**Task goal:**
Please give everything from the first line down to and including the line containing "た「惣中間」への耕地の配分は、新田の生産性の上昇・安定をふまえて寛文４" as a Markdown table with the columns Row and Line text, numbering each line and leaving out any blank ones.

-*-*-

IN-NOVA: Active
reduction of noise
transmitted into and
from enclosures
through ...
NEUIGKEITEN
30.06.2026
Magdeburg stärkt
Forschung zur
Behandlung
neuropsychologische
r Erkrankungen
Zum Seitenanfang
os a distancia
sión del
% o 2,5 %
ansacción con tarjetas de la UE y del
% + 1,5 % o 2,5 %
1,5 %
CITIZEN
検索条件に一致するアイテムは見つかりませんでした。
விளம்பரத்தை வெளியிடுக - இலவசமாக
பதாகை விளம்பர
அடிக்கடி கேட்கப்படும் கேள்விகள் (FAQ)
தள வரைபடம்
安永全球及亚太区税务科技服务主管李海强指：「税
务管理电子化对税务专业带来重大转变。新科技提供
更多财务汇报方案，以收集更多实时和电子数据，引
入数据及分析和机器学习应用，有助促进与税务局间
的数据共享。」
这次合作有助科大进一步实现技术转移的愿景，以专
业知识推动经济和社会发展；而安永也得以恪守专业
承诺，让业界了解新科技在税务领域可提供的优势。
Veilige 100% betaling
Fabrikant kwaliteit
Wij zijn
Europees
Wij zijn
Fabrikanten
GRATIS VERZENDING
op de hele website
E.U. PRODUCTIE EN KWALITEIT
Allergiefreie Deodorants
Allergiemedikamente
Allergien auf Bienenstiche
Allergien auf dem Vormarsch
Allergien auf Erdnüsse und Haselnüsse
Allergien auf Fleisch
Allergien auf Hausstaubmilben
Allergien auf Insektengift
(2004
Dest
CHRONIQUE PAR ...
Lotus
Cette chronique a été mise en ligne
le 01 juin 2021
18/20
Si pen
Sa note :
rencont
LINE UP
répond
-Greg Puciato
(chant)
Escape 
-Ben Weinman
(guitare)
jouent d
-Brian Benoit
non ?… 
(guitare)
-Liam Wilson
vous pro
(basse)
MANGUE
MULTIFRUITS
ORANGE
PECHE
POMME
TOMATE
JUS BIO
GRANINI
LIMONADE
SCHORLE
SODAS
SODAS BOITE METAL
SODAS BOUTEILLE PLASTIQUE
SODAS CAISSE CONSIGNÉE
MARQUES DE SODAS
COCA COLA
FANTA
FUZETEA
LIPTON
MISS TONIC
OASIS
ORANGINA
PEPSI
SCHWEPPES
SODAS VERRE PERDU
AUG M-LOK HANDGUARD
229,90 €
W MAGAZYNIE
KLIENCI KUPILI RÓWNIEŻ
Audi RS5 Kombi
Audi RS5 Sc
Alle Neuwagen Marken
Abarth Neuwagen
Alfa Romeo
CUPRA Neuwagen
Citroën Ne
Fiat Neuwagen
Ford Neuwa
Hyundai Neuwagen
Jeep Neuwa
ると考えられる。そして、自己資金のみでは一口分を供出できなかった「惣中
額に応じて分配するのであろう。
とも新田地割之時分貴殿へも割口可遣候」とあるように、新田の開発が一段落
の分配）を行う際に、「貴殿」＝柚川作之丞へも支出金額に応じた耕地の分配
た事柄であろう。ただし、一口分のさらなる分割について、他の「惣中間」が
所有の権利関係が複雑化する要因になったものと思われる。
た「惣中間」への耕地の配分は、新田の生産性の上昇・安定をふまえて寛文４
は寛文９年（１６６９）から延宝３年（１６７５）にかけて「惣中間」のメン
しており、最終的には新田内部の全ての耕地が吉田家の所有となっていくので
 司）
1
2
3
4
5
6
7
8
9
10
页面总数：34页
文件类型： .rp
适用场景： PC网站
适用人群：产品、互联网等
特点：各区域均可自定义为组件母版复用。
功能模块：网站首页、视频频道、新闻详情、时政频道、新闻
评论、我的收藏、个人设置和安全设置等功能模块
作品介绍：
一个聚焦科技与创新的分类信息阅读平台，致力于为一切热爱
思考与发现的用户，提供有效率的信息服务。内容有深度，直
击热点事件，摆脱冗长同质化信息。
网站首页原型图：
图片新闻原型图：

-*-*-

**Worked solution:**
| Row | Line text |
|---|---|
| 1 | IN-NOVA: Active |
| 2 | reduction of noise |
| 3 | transmitted into and |
| 4 | from enclosures |
| 5 | through ... |
| 6 | NEUIGKEITEN |
| 7 | 30.06.2026 |
| 8 | Magdeburg stärkt |
| 9 | Forschung zur |
| 10 | Behandlung |
| 11 | neuropsychologische |
| 12 | r Erkrankungen |
| 13 | Zum Seitenanfang |
| 14 | os a distancia |
| 15 | sión del |
| 16 | % o 2,5 % |
| 17 | ansacción con tarjetas de la UE y del |
| 18 | % + 1,5 % o 2,5 % |
| 19 | 1,5 % |
| 20 | CITIZEN |
| 21 | 検索条件に一致するアイテムは見つかりませんでした。 |
| 22 | விளம்பரத்தை வெளியிடுக - இலவசமாக |
| 23 | பதாகை விளம்பர |
| 24 | அடிக்கடி கேட்கப்படும் கேள்விகள் (FAQ) |
| 25 | தள வரைபடம் |
| 26 | 安永全球及亚太区税务科技服务主管李海强指：「税 |
| 27 | 务管理电子化对税务专业带来重大转变。新科技提供 |
| 28 | 更多财务汇报方案，以收集更多实时和电子数据，引 |
| 29 | 入数据及分析和机器学习应用，有助促进与税务局间 |
| 30 | 的数据共享。」 |
| 31 | 这次合作有助科大进一步实现技术转移的愿景，以专 |
| 32 | 业知识推动经济和社会发展；而安永也得以恪守专业 |
| 33 | 承诺，让业界了解新科技在税务领域可提供的优势。 |
| 34 | Veilige 100% betaling |
| 35 | Fabrikant kwaliteit |
| 36 | Wij zijn |
| 37 | Europees |
| 38 | Wij zijn |
| 39 | Fabrikanten |
| 40 | GRATIS VERZENDING |
| 41 | op de hele website |
| 42 | E.U. PRODUCTIE EN KWALITEIT |
| 43 | Allergiefreie Deodorants |
| 44 | Allergiemedikamente |
| 45 | Allergien auf Bienenstiche |
| 46 | Allergien auf dem Vormarsch |
| 47 | Allergien auf Erdnüsse und Haselnüsse |
| 48 | Allergien auf Fleisch |
| 49 | Allergien auf Hausstaubmilben |
| 50 | Allergien auf Insektengift |
| 51 | (2004 |
| 52 | Dest |
| 53 | CHRONIQUE PAR ... |
| 54 | Lotus |
| 55 | Cette chronique a été mise en ligne |
| 56 | le 01 juin 2021 |
| 57 | 18/20 |
| 58 | Si pen |
| 59 | Sa note : |
| 60 | rencont |
| 61 | LINE UP |
| 62 | répond |
| 63 | -Greg Puciato |
| 64 | (chant) |
| 65 | Escape  |
| 66 | -Ben Weinman |
| 67 | (guitare) |
| 68 | jouent d |
| 69 | -Brian Benoit |
| 70 | non ?…  |
| 71 | (guitare) |
| 72 | -Liam Wilson |
| 73 | vous pro |
| 74 | (basse) |
| 75 | MANGUE |
| 76 | MULTIFRUITS |
| 77 | ORANGE |
| 78 | PECHE |
| 79 | POMME |
| 80 | TOMATE |
| 81 | JUS BIO |
| 82 | GRANINI |
| 83 | LIMONADE |
| 84 | SCHORLE |
| 85 | SODAS |
| 86 | SODAS BOITE METAL |
| 87 | SODAS BOUTEILLE PLASTIQUE |
| 88 | SODAS CAISSE CONSIGNÉE |
| 89 | MARQUES DE SODAS |
| 90 | COCA COLA |
| 91 | FANTA |
| 92 | FUZETEA |
| 93 | LIPTON |
| 94 | MISS TONIC |
| 95 | OASIS |
| 96 | ORANGINA |
| 97 | PEPSI |
| 98 | SCHWEPPES |
| 99 | SODAS VERRE PERDU |
| 100 | AUG M-LOK HANDGUARD |
| 101 | 229,90 € |
| 102 | W MAGAZYNIE |
| 103 | KLIENCI KUPILI RÓWNIEŻ |
| 104 | Audi RS5 Kombi |
| 105 | Audi RS5 Sc |
| 106 | Alle Neuwagen Marken |
| 107 | Abarth Neuwagen |
| 108 | Alfa Romeo |
| 109 | CUPRA Neuwagen |
| 110 | Citroën Ne |
| 111 | Fiat Neuwagen |
| 112 | Ford Neuwa |
| 113 | Hyundai Neuwagen |
| 114 | Jeep Neuwa |
| 115 | ると考えられる。そして、自己資金のみでは一口分を供出できなかった「惣中 |
| 116 | 額に応じて分配するのであろう。 |
| 117 | とも新田地割之時分貴殿へも割口可遣候」とあるように、新田の開発が一段落 |
| 118 | の分配）を行う際に、「貴殿」＝柚川作之丞へも支出金額に応じた耕地の分配 |
| 119 | た事柄であろう。ただし、一口分のさらなる分割について、他の「惣中間」が |
| 120 | 所有の権利関係が複雑化する要因になったものと思われる。 |
| 121 | た「惣中間」への耕地の配分は、新田の生産性の上昇・安定をふまえて寛文４ |